A linear discriminator with features learned by SSL as input is used to learn with labels. The performance of the linear discriminator itself is not very strong. Therefore, the better the features are extracted by SSL, the better the performance of the linear discriminator.

The experimental results are shown in the figure above. Target data is shown above each graph, where the horizontal axis represents the number of updates of the linear discriminator and the vertical axis represents its performance (Accuracy or AUROC).

In this experiment, we did not perform SSL by Source data in HPT and HPT-BN but performed SSL by ImageNet -> SSL by Target data. The following is what we confirmed from the experimental results.

HPT converged on 15 out of 16 datasets with performance equal to or better than Base and Target.
HPT converged 80 times faster than Base and Target. (HPT converged in 5k steps, while Base and Target converged in 400k steps)
In DomainNet quickdraw, the performance of HPT was inferior to that of Target, and the reason was thought to be the large feature difference between ImageNet and DomainNet quickdraw.

Semi-supervised transferability

We verify the performance of each method when semi-supervised learning is performed.

After performing self-supervised training, fine tuning is performed using 1000 labeled data randomly selected from the Target data. However, we select the data so that one piece of data from each class is included.

The above figure shows the experimental results, where B represents Base and T represents Target.

Also in this experiment, SSL by Source data is not performed in HPT and HPT-BN, but SSL by ImageNet -> SSL by Target data is performed.

The following are confirmed from the experimental results.

HPT converged to perform better than Base and Target on 15 out of 16 datasets (excluding DomainNet quickdraw).
HPT-BN did not exceed the performance of HPT.

Sequential pretraining transferability

We verify the performance of each method when transfer learning is performed.

The above figure shows the experimental results, where B represents SSL with Base data, S represents SSL with Source data, and T represents SSL with Target data. For example, B+S represents SSL with ImageNet -> SSL with Source data, and B+S+T represents SSL with ImageNet -> SSL with Source data -> SSL with Target data.

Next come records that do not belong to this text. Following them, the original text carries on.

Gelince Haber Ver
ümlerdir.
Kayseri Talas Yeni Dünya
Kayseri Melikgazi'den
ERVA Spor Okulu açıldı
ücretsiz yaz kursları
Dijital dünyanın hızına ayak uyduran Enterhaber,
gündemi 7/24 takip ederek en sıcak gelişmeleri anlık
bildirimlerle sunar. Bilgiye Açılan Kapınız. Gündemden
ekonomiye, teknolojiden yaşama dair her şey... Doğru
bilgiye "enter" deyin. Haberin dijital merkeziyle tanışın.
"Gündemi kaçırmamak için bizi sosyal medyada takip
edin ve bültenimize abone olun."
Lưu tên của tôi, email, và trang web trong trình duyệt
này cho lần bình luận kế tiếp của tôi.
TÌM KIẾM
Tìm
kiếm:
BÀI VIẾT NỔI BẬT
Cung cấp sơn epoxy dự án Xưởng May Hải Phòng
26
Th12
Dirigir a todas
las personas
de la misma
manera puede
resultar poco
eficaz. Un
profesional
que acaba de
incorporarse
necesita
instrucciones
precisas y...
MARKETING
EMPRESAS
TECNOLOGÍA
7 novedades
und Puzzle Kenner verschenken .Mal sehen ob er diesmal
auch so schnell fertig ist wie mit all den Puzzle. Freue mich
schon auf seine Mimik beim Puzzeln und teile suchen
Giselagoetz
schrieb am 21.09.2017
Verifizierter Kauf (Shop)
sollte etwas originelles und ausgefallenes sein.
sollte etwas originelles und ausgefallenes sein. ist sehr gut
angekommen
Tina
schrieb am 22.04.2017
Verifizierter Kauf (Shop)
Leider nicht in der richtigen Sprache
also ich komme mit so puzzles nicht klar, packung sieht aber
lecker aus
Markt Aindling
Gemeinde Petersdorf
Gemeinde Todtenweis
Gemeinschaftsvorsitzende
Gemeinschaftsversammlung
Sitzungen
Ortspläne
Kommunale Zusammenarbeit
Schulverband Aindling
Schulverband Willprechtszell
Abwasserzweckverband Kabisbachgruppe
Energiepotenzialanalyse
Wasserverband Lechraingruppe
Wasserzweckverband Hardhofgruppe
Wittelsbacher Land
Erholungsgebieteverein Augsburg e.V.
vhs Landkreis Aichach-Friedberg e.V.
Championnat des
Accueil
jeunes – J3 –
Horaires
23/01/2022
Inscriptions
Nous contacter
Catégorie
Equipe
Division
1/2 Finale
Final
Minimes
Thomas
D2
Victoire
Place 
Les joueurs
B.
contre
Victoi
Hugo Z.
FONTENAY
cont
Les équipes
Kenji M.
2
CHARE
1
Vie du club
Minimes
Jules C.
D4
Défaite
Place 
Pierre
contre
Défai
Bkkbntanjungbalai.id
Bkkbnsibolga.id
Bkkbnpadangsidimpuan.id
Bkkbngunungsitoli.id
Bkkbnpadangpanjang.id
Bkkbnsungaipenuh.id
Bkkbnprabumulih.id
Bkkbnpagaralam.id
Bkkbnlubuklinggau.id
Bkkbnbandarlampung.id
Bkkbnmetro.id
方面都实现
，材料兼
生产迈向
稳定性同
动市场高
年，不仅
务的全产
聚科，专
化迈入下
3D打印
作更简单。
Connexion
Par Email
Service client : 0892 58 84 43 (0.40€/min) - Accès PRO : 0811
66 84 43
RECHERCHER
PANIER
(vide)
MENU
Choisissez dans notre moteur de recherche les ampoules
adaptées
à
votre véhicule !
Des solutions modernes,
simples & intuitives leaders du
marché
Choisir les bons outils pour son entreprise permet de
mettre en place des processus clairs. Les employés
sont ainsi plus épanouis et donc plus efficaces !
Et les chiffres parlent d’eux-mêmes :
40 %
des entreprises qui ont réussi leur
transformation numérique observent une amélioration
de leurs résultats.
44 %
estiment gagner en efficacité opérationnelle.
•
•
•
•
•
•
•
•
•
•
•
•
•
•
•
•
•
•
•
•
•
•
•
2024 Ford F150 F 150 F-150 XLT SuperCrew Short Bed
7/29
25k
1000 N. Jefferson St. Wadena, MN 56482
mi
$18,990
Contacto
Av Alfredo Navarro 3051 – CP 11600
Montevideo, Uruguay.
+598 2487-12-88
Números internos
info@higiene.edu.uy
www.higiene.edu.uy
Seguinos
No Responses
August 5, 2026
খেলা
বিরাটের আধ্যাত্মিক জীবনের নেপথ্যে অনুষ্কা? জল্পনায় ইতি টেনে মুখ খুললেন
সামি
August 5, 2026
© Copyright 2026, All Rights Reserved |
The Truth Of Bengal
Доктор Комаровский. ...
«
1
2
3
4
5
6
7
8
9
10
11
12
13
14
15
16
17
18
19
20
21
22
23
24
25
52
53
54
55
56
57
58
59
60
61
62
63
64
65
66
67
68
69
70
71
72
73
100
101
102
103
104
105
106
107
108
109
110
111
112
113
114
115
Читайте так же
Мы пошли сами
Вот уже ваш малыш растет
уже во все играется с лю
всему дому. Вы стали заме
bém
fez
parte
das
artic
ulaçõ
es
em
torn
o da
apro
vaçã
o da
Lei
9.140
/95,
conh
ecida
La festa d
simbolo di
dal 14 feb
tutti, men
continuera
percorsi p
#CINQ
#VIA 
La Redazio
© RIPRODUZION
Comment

In addition, the Source and Target data used are displayed at the top of each graph. For example, the left graph shows that ImageNet is used as the Base data, Chexpert as the Source data, and Chet-X-ray-kids as the Target data. The following is what we could confirm from the experimental results.

The best performance was obtained when SSL was performed with B+S+T (i.e., HPT).

Augmentation robustness

We test the robustness of data extensions when performing SSL. We perform SSL with fewer data extensions and use the features obtained after training to discriminate with a linear discriminator.

The data extensions used are RandomResizedCrop, ColorJitter, Grayscale, GaussianBlur, and RandomHorizontalFlip.

Also in this experiment, SSL by Source data is not performed in HPT, but SSL by ImageNet -> SSL by Target data.

The figures above show the results of our experiments. In each graph, the type of data extension used decreases as we go to the right. The following are confirmed from the experimental results.

Compared to Target, HPT maintained higher performance with reduced data extensions used.
HPT, when using Chexpert data (right panel), showed a performance decrease as we reduced the number of data extensions used, but it did not fall below Target's performance.

Pretraining data robustness

We test the robustness of the Target data used in self-supervised learning against the number of data.

The above figures show the experimental results. In each graph, the number of Target data used in SSL increases as we go to the right. The following is what we could confirm from the experimental results.

HPT outperformed the other methods for the smaller number of data available.
HPT-BN was superior to other methods when the number of available data was less than 5k.

summary

In this article, we introduced HPT for hierarchical SSL. We found that HPT is a simple yet powerful technique through verification experiments. We expect further development of HPT because it is a practical method that is easy to implement and saves both amounts of data and computation.